- _Directive_:
Below are records; copy every line in them that holds the word "Description".

Electronic design files:
++++++
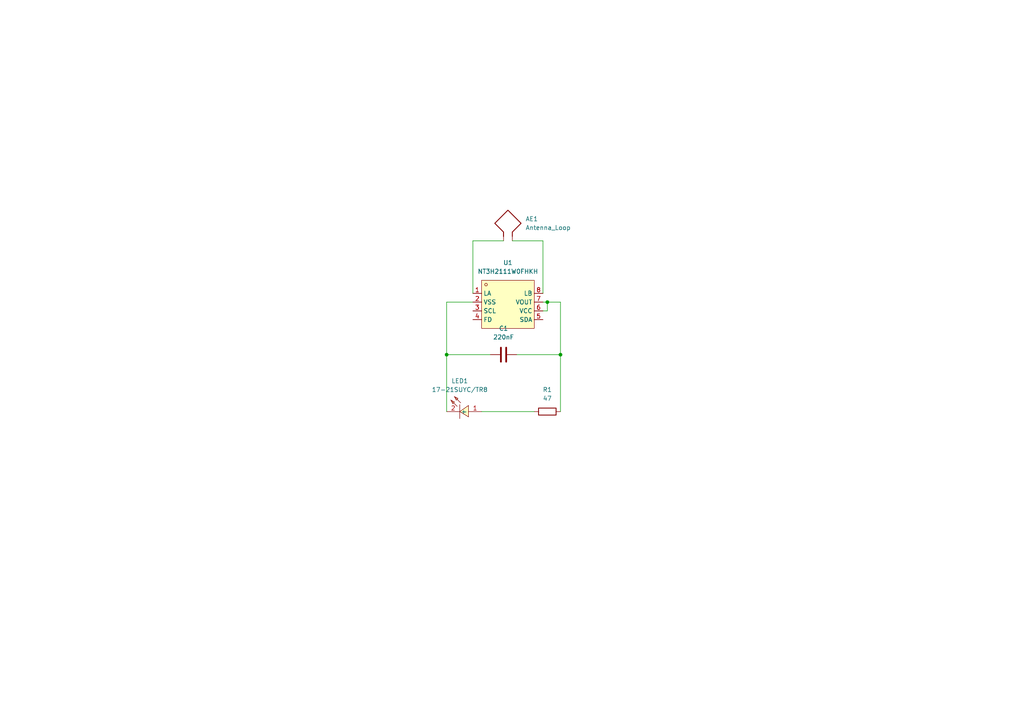
<source format=kicad_sch>
(kicad_sch
	(version 20231120)
	(generator "eeschema")
	(generator_version "8.0")
	(uuid "e5bb0865-ed4f-43fc-bbfd-827ebedfa8e2")
	(paper "A4")
	
	(junction
		(at 129.54 102.87)
		(diameter 0)
		(color 0 0 0 0)
		(uuid "2d56eced-8007-46a9-8ead-39a27d2747ee")
	)
	(junction
		(at 162.56 102.87)
		(diameter 0)
		(color 0 0 0 0)
		(uuid "d5640932-ef00-43b5-80d1-9336b08cb7dd")
	)
	(junction
		(at 158.75 87.63)
		(diameter 0)
		(color 0 0 0 0)
		(uuid "fd75447d-0a35-4d56-bc05-5309fb022207")
	)
	(wire
		(pts
			(xy 158.75 90.17) (xy 158.75 87.63)
		)
		(stroke
			(width 0)
			(type default)
		)
		(uuid "02e24f9b-4e7a-4ab8-a5a0-324991be400b")
	)
	(wire
		(pts
			(xy 162.56 87.63) (xy 162.56 102.87)
		)
		(stroke
			(width 0)
			(type default)
		)
		(uuid "07fc0a5e-9e8d-4758-b9c3-8c28f0a45ae3")
	)
	(wire
		(pts
			(xy 129.54 102.87) (xy 142.24 102.87)
		)
		(stroke
			(width 0)
			(type default)
		)
		(uuid "08ac5525-a428-40bc-8dfc-1bdc3df8a34d")
	)
	(wire
		(pts
			(xy 162.56 119.38) (xy 162.56 102.87)
		)
		(stroke
			(width 0)
			(type default)
		)
		(uuid "0f4726fb-92ad-4ba4-b232-cf4f39cc85b2")
	)
	(wire
		(pts
			(xy 148.59 69.85) (xy 157.48 69.85)
		)
		(stroke
			(width 0)
			(type default)
		)
		(uuid "1bb326a7-9642-4daf-aa9e-82f60b286df3")
	)
	(wire
		(pts
			(xy 129.54 87.63) (xy 137.16 87.63)
		)
		(stroke
			(width 0)
			(type default)
		)
		(uuid "62391d54-e29a-4397-9a85-a9959e228912")
	)
	(wire
		(pts
			(xy 137.16 69.85) (xy 137.16 85.09)
		)
		(stroke
			(width 0)
			(type default)
		)
		(uuid "693bc950-4ddb-41c7-8c2a-e4ae5dcbe83d")
	)
	(wire
		(pts
			(xy 146.05 69.85) (xy 137.16 69.85)
		)
		(stroke
			(width 0)
			(type default)
		)
		(uuid "773ccaa7-4950-4f4a-bd31-5d15af54b374")
	)
	(wire
		(pts
			(xy 149.86 102.87) (xy 162.56 102.87)
		)
		(stroke
			(width 0)
			(type default)
		)
		(uuid "78bd877e-84e3-4087-9487-ec424cef3543")
	)
	(wire
		(pts
			(xy 157.48 87.63) (xy 158.75 87.63)
		)
		(stroke
			(width 0)
			(type default)
		)
		(uuid "7b13fed6-69e4-4beb-98af-e11dbf6d737b")
	)
	(wire
		(pts
			(xy 129.54 102.87) (xy 129.54 87.63)
		)
		(stroke
			(width 0)
			(type default)
		)
		(uuid "7df73b9b-ed90-43ca-9303-0c032e0482de")
	)
	(wire
		(pts
			(xy 139.7 119.38) (xy 154.94 119.38)
		)
		(stroke
			(width 0)
			(type default)
		)
		(uuid "843ada79-0e1e-4a4d-bc05-5d67b2c026be")
	)
	(wire
		(pts
			(xy 129.54 119.38) (xy 129.54 102.87)
		)
		(stroke
			(width 0)
			(type default)
		)
		(uuid "8d7a5071-cb9a-4225-8409-4a17b0a0a9d5")
	)
	(wire
		(pts
			(xy 158.75 87.63) (xy 162.56 87.63)
		)
		(stroke
			(width 0)
			(type default)
		)
		(uuid "903004bc-0f8c-46c8-9807-7f707fc90f81")
	)
	(wire
		(pts
			(xy 157.48 90.17) (xy 158.75 90.17)
		)
		(stroke
			(width 0)
			(type default)
		)
		(uuid "9f82cab9-c225-45d3-be6c-baebce20e783")
	)
	(wire
		(pts
			(xy 157.48 69.85) (xy 157.48 85.09)
		)
		(stroke
			(width 0)
			(type default)
		)
		(uuid "bfbeff8f-4ad8-4996-9b35-fc3c336e5164")
	)
	(symbol
		(lib_id "Device:C")
		(at 146.05 102.87 90)
		(unit 1)
		(exclude_from_sim no)
		(in_bom yes)
		(on_board yes)
		(dnp no)
		(fields_autoplaced yes)
		(uuid "106f716d-7e42-4a3d-9fe6-8b645948a4f9")
		(property "Reference" "C1"
			(at 146.05 95.25 90)
			(effects
				(font
					(size 1.27 1.27)
				)
			)
		)
		(property "Value" "220nF"
			(at 146.05 97.79 90)
			(effects
				(font
					(size 1.27 1.27)
				)
			)
		)
		(property "Footprint" "Capacitor_SMD:C_0603_1608Metric"
			(at 149.86 101.9048 0)
			(effects
				(font
					(size 1.27 1.27)
				)
				(hide yes)
			)
		)
		(property "Datasheet" "~"
			(at 146.05 102.87 0)
			(effects
				(font
					(size 1.27 1.27)
				)
				(hide yes)
			)
		)
		(property "Description" "Unpolarized capacitor"
			(at 146.05 102.87 0)
			(effects
				(font
					(size 1.27 1.27)
				)
				(hide yes)
			)
		)
		(property "LCSC" "C21120"
			(at 146.05 102.87 0)
			(effects
				(font
					(size 1.27 1.27)
				)
				(hide yes)
			)
		)
		(pin "2"
			(uuid "3a9716c2-1ac9-403f-a723-a27ddd7edc41")
		)
		(pin "1"
			(uuid "5fd0d33b-9ce9-4565-b0b2-73f3e6642bd6")
		)
		(instances
			(project ""
				(path "/e5bb0865-ed4f-43fc-bbfd-827ebedfa8e2"
					(reference "C1")
					(unit 1)
				)
			)
		)
	)
	(symbol
		(lib_id "Device:R")
		(at 158.75 119.38 90)
		(unit 1)
		(exclude_from_sim no)
		(in_bom yes)
		(on_board yes)
		(dnp no)
		(fields_autoplaced yes)
		(uuid "2e791cff-5974-44f5-afaa-2a7dc519d0b2")
		(property "Reference" "R1"
			(at 158.75 113.03 90)
			(effects
				(font
					(size 1.27 1.27)
				)
			)
		)
		(property "Value" "47"
			(at 158.75 115.57 90)
			(effects
				(font
					(size 1.27 1.27)
				)
			)
		)
		(property "Footprint" "Resistor_SMD:R_0603_1608Metric"
			(at 158.75 121.158 90)
			(effects
				(font
					(size 1.27 1.27)
				)
				(hide yes)
			)
		)
		(property "Datasheet" "~"
			(at 158.75 119.38 0)
			(effects
				(font
					(size 1.27 1.27)
				)
				(hide yes)
			)
		)
		(property "Description" "Resistor"
			(at 158.75 119.38 0)
			(effects
				(font
					(size 1.27 1.27)
				)
				(hide yes)
			)
		)
		(property "LCSC" "C23182"
			(at 158.75 119.38 90)
			(effects
				(font
					(size 1.27 1.27)
				)
				(hide yes)
			)
		)
		(pin "2"
			(uuid "bf9e1ce3-173b-4418-b98f-5276528d7a57")
		)
		(pin "1"
			(uuid "68984d20-5761-4400-ac7a-af882203acc4")
		)
		(instances
			(project ""
				(path "/e5bb0865-ed4f-43fc-bbfd-827ebedfa8e2"
					(reference "R1")
					(unit 1)
				)
			)
		)
	)
	(symbol
		(lib_id "Device:Antenna_Loop")
		(at 146.05 64.77 0)
		(unit 1)
		(exclude_from_sim no)
		(in_bom yes)
		(on_board yes)
		(dnp no)
		(fields_autoplaced yes)
		(uuid "d31b80e7-b036-422c-a7fc-672d2670b3be")
		(property "Reference" "AE1"
			(at 152.4 63.4999 0)
			(effects
				(font
					(size 1.27 1.27)
				)
				(justify left)
			)
		)
		(property "Value" "Antenna_Loop"
			(at 152.4 66.0399 0)
			(effects
				(font
					(size 1.27 1.27)
				)
				(justify left)
			)
		)
		(property "Footprint" "nfc_ant:antenna-nfc"
			(at 146.05 64.77 0)
			(effects
				(font
					(size 1.27 1.27)
				)
				(hide yes)
			)
		)
		(property "Datasheet" "~"
			(at 146.05 64.77 0)
			(effects
				(font
					(size 1.27 1.27)
				)
				(hide yes)
			)
		)
		(property "Description" "Loop antenna"
			(at 146.05 64.77 0)
			(effects
				(font
					(size 1.27 1.27)
				)
				(hide yes)
			)
		)
		(pin "2"
			(uuid "dacf26a3-2cd4-4f6a-b863-7b51da5d347f")
		)
		(pin "1"
			(uuid "12c8868c-14cd-4c67-b043-ec28ca97b7cb")
		)
		(instances
			(project ""
				(path "/e5bb0865-ed4f-43fc-bbfd-827ebedfa8e2"
					(reference "AE1")
					(unit 1)
				)
			)
		)
	)
	(symbol
		(lib_id "easyeda2kicad:17-21SUYC_TR8")
		(at 134.62 119.38 0)
		(unit 1)
		(exclude_from_sim no)
		(in_bom yes)
		(on_board yes)
		(dnp no)
		(fields_autoplaced yes)
		(uuid "ecba6393-61e5-4a82-94ad-807db80e4dce")
		(property "Reference" "LED1"
			(at 133.35 110.49 0)
			(effects
				(font
					(size 1.27 1.27)
				)
			)
		)
		(property "Value" "17-21SUYC/TR8"
			(at 133.35 113.03 0)
			(effects
				(font
					(size 1.27 1.27)
				)
			)
		)
		(property "Footprint" "easyeda2kicad:LED0805-R-RD"
			(at 134.62 127 0)
			(effects
				(font
					(size 1.27 1.27)
				)
				(hide yes)
			)
		)
		(property "Datasheet" "https://lcsc.com/product-detail/Light-Emitting-Diodes-LED_Yellow-light-0805-Highlighted_C2296.html"
			(at 134.62 129.54 0)
			(effects
				(font
					(size 1.27 1.27)
				)
				(hide yes)
			)
		)
		(property "Description" ""
			(at 134.62 119.38 0)
			(effects
				(font
					(size 1.27 1.27)
				)
				(hide yes)
			)
		)
		(property "LCSC Part" "C2296"
			(at 134.62 132.08 0)
			(effects
				(font
					(size 1.27 1.27)
				)
				(hide yes)
			)
		)
		(pin "2"
			(uuid "f26f47a2-ae6a-4d7d-b8e7-3ea177dbd662")
		)
		(pin "1"
			(uuid "a50495a4-b023-4455-aee1-4052f017629d")
		)
		(instances
			(project ""
				(path "/e5bb0865-ed4f-43fc-bbfd-827ebedfa8e2"
					(reference "LED1")
					(unit 1)
				)
			)
		)
	)
	(symbol
		(lib_id "easyeda2kicad:NT3H2111W0FHKH")
		(at 147.32 88.9 0)
		(unit 1)
		(exclude_from_sim no)
		(in_bom yes)
		(on_board yes)
		(dnp no)
		(fields_autoplaced yes)
		(uuid "fd80428f-894d-41f6-91a3-499662711708")
		(property "Reference" "U1"
			(at 147.32 76.2 0)
			(effects
				(font
					(size 1.27 1.27)
				)
			)
		)
		(property "Value" "NT3H2111W0FHKH"
			(at 147.32 78.74 0)
			(effects
				(font
					(size 1.27 1.27)
				)
			)
		)
		(property "Footprint" "easyeda2kicad:XQFN-8_L1.6-W1.6-P0.50-BL_NT3H2111W0FHKH"
			(at 147.32 100.33 0)
			(effects
				(font
					(size 1.27 1.27)
				)
				(hide yes)
			)
		)
		(property "Datasheet" ""
			(at 147.32 88.9 0)
			(effects
				(font
					(size 1.27 1.27)
				)
				(hide yes)
			)
		)
		(property "Description" ""
			(at 147.32 88.9 0)
			(effects
				(font
					(size 1.27 1.27)
				)
				(hide yes)
			)
		)
		(property "LCSC Part" "C710403"
			(at 147.32 102.87 0)
			(effects
				(font
					(size 1.27 1.27)
				)
				(hide yes)
			)
		)
		(pin "8"
			(uuid "2af29e75-e4b8-465a-9dae-e4e06f9c18cf")
		)
		(pin "6"
			(uuid "e34f2f1c-fddb-45de-b8d6-d71b23d09dce")
		)
		(pin "4"
			(uuid "5c0fdcf0-8671-4a56-a420-c6e404cbce8f")
		)
		(pin "5"
			(uuid "4c340a57-b46b-4eea-a566-e69d3512a590")
		)
		(pin "2"
			(uuid "58b22130-1117-4e50-bb73-7c31683e610c")
		)
		(pin "3"
			(uuid "7711cf0f-aa52-451f-b7e0-2e6f5ed33955")
		)
		(pin "1"
			(uuid "8595cc5b-78d0-4c28-a842-32fd1051cad7")
		)
		(pin "7"
			(uuid "9a959c0e-0a92-46f0-99cd-b192cf7fe036")
		)
		(instances
			(project ""
				(path "/e5bb0865-ed4f-43fc-bbfd-827ebedfa8e2"
					(reference "U1")
					(unit 1)
				)
			)
		)
	)
	(sheet_instances
		(path "/"
			(page "1")
		)
	)
)

</source>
++++++
- _Completed exercise_:
		(property "Description" "Unpolarized capacitor"
		(property "Description" "Resistor"
		(property "Description" "Loop antenna"
		(property "Description" ""
		(property "Description" ""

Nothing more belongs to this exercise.